Al momento non c’è alcun piano per ammettere nei confini europei anche solo una parte dei migranti che si trovano sul confine con la Turchia. Nelle dichiarazioni dei leader europei non c’è traccia né di soluzioni di medio-lungo termine – che in passato erano comunque fallite per l’opposizione degli stati nazionali: sia il meccanismo di ricollocamento dei richiedenti asilo sia la riforma del regolamento di Dublino – né delle sofferenze dei migranti. Soltanto il presidente francese Emmanuel Macron ha chiesto di evitare una nuova crisi «umanitaria e migratoria».

Gli sviluppi dei prossimi giorni dipendono soprattutto dalla Turchia.
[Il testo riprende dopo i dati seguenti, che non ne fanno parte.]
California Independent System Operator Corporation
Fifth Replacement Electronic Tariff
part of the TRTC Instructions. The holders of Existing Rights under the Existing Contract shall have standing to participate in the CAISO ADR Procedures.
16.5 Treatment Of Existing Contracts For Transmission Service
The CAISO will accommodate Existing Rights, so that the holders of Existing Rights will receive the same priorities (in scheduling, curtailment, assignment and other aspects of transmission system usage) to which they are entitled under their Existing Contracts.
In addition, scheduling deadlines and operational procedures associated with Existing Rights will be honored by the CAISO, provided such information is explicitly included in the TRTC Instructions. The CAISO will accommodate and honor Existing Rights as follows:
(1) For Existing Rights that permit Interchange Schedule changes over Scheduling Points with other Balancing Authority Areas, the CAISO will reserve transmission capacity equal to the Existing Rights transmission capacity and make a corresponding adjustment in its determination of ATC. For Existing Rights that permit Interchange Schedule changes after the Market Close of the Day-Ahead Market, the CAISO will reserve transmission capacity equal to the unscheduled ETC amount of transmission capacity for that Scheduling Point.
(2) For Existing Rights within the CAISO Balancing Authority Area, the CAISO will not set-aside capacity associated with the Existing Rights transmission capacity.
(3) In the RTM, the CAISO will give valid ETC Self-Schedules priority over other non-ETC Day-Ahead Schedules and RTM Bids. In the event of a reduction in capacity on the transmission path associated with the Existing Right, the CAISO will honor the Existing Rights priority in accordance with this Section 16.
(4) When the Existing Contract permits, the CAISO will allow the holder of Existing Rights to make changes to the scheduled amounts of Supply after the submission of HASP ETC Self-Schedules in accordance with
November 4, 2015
Se il governo turco continuerà a tenere aperti i propri confini, migliaia di altri migranti potrebbero decidere di raggiungere la zona del fiume Evros, e aumentare ulteriormente la pressione nei confronti della Grecia e degli altri paesi europei. Per non parlare dei profughi che potrebbero scappare da Idlib ed essere incoraggiati dal governo turco a raggiungere i confini europei.